We are in many ways evolving the methods we apply to teach science so that we can incorporate the information gleaned from scientific investigations. We have a better understanding of how the human mind works and how to incorporate data through all sources including visual. Findings from a variety of disciplines are leading to the emergence of a fundamentally new view of the human mind, and with it a new framework for the behavioral and social sciences. First, with the advent of the cognitive revolution, human nature can finally be defined precisely as the set of universal, species-typical information-processing programs that operate beneath the surface of expressed cultural variability. Second, this collection of cognitive programs evolved in the Pleistocene to solve the adaptive problems regularly faced by our hunter-gatherer ancestors’ problems such as mate selection, language acquisition, co-operation, and sexual infidelity.² Consequently, the traditional view of the mind as a general-purpose computer, tabula rasa, or passive recipient of culture is being replaced by the view that the mind resembles an intricate network of functionally specialized computers, each of which imposes content of full structure on human mental organization and culture. The adapted mind explores this new approach, evolutionary psychology, and its implications for a new view of culture.
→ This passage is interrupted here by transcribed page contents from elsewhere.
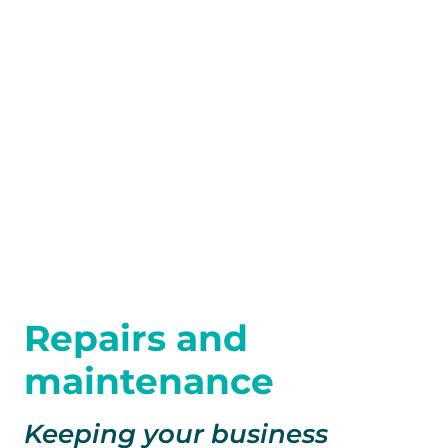
Repairs and
maintenance
Keeping your business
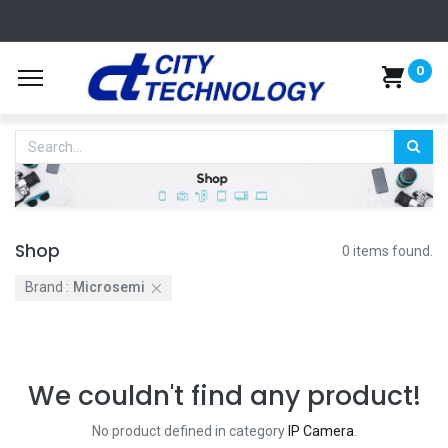
0
Shop
0 items found.
Brand :
Microsemi
We couldn't find any product!
No product defined in category
IP Camera
.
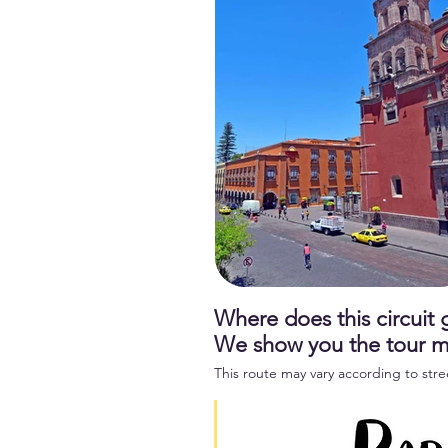
Where does this circuit
We show you the tour 
This route may vary according to stre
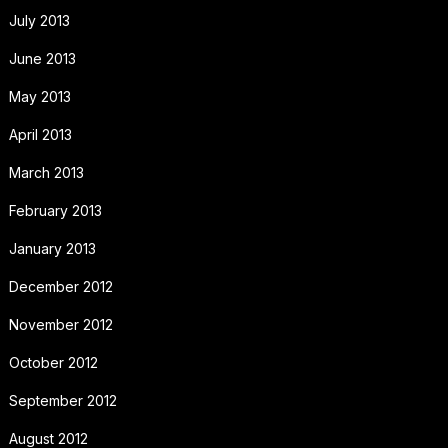
July 2013
June 2013
May 2013
April 2013
March 2013
February 2013
January 2013
December 2012
November 2012
October 2012
September 2012
August 2012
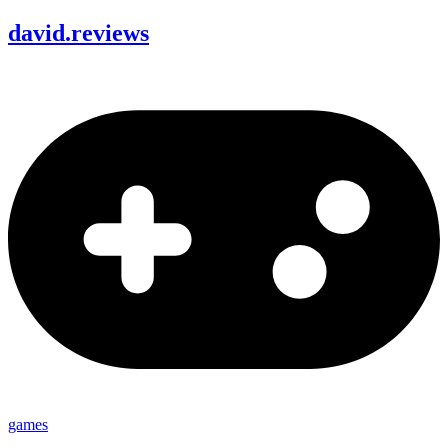
david
.
reviews
games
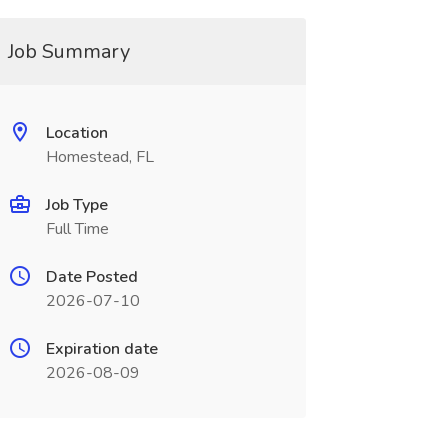
Job Summary
Location
Homestead, FL
Job Type
Full Time
Date Posted
2026-07-10
Expiration date
2026-08-09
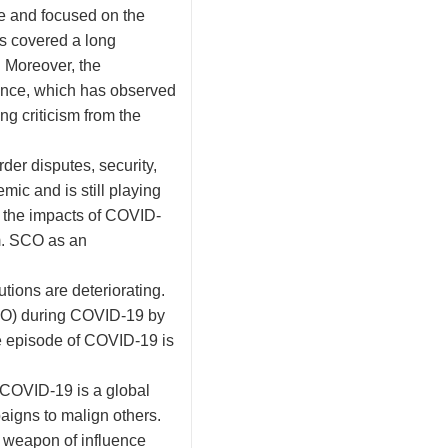
e and focused on the
has covered a long
. Moreover, the
uence, which has observed
ng criticism from the
der disputes, security,
ic and is still playing
e the impacts of COVID-
m. SCO as an
tions are deteriorating.
HO) during COVID-19 by
e episode of COVID-19 is
, COVID-19 is a global
paigns to malign others.
a weapon of influence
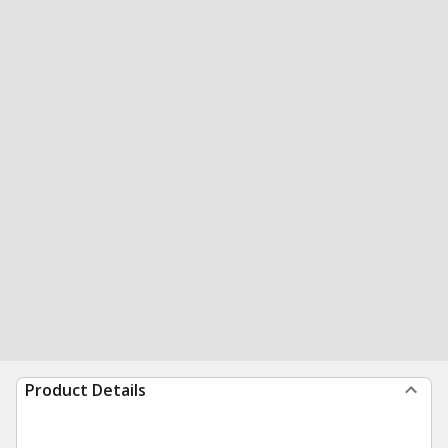
Product Details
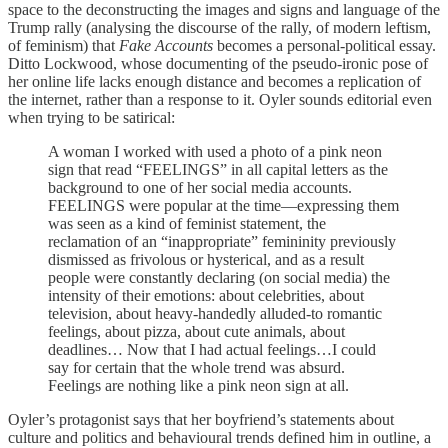
space to the deconstructing the images and signs and language of the
Trump rally (analysing the discourse of the rally, of modern leftism,
of feminism) that
Fake Accounts
becomes a personal-political essay.
Ditto Lockwood, whose documenting of the pseudo-ironic pose of
her online life lacks enough distance and becomes a replication of
the internet, rather than a response to it. Oyler sounds editorial even
when trying to be satirical:
A woman I worked with used a photo of a pink neon
sign that read “FEELINGS” in all capital letters as the
background to one of her social media accounts.
FEELINGS were popular at the time—expressing them
was seen as a kind of feminist statement, the
reclamation of an “inappropriate” femininity previously
dismissed as frivolous or hysterical, and as a result
people were constantly declaring (on social media) the
intensity of their emotions: about celebrities, about
television, about heavy-handedly alluded-to romantic
feelings, about pizza, about cute animals, about
deadlines… Now that I had actual feelings…I could
say for certain that the whole trend was absurd.
Feelings are nothing like a pink neon sign at all.
Oyler’s protagonist says that her boyfriend’s statements about
culture and politics and behavioural trends defined him in outline, a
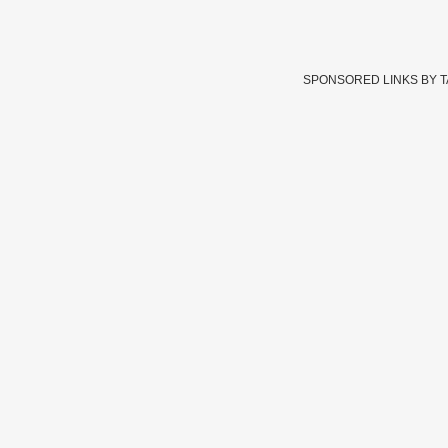
SPONSORED LINKS BY 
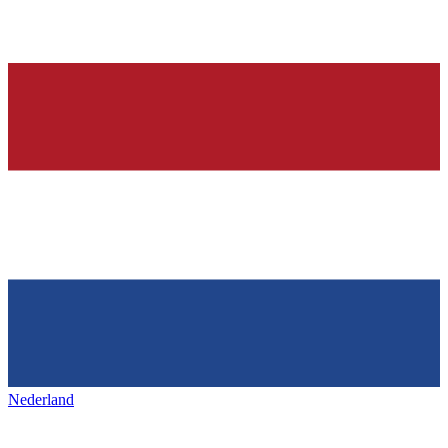
Nederland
This material is intended to provide a platform for science teachers and others to look at different ways of incorporating art into the science curriculum. It is foundational to my science class pedagogy to incorporate the type of content that enriches the experience for all students. Science gives us, as teachers, so many opportunities to improve beyond the textbook curriculum. The greatest thinkers in antiquity would not have made as clear a distinction in disciplines as we do in modern times. For example, Leonardo da Vinci and Michelangelo were simply not able to go to Benjamin Moore’s and pick up the paint they desired to use. They needed to understand the principle of its creation as in what type of pigment and what type of binder needed to be used. Great artists of the past like George Stubbs, in order to fully understand how to paint a horse form, studied the anatomy of the horse and what lies beneath the surface of the skin that they were painting.

Our students can learn more through a well-rounded approach that teaches as well as takes into consideration all possible related materials and has the added benefit of holding the students’ attention while opening their minds. There was a time when teaching was more instruction from a textbook mixed with some examples for the student involvement experiences. This practice would lead students to embrace the material, spend time and effort to study, and understand the subject matter instead of simply regurgitating talking points from a lecture given by a teacher. This is to help us get back to that place before social media, such as TikTok challenges and attention spans that are ever diminishing, by engaging students’ creativity. Creating a connection to biology through art should not only feel natural and proper but also be fulfilling for both students and teachers.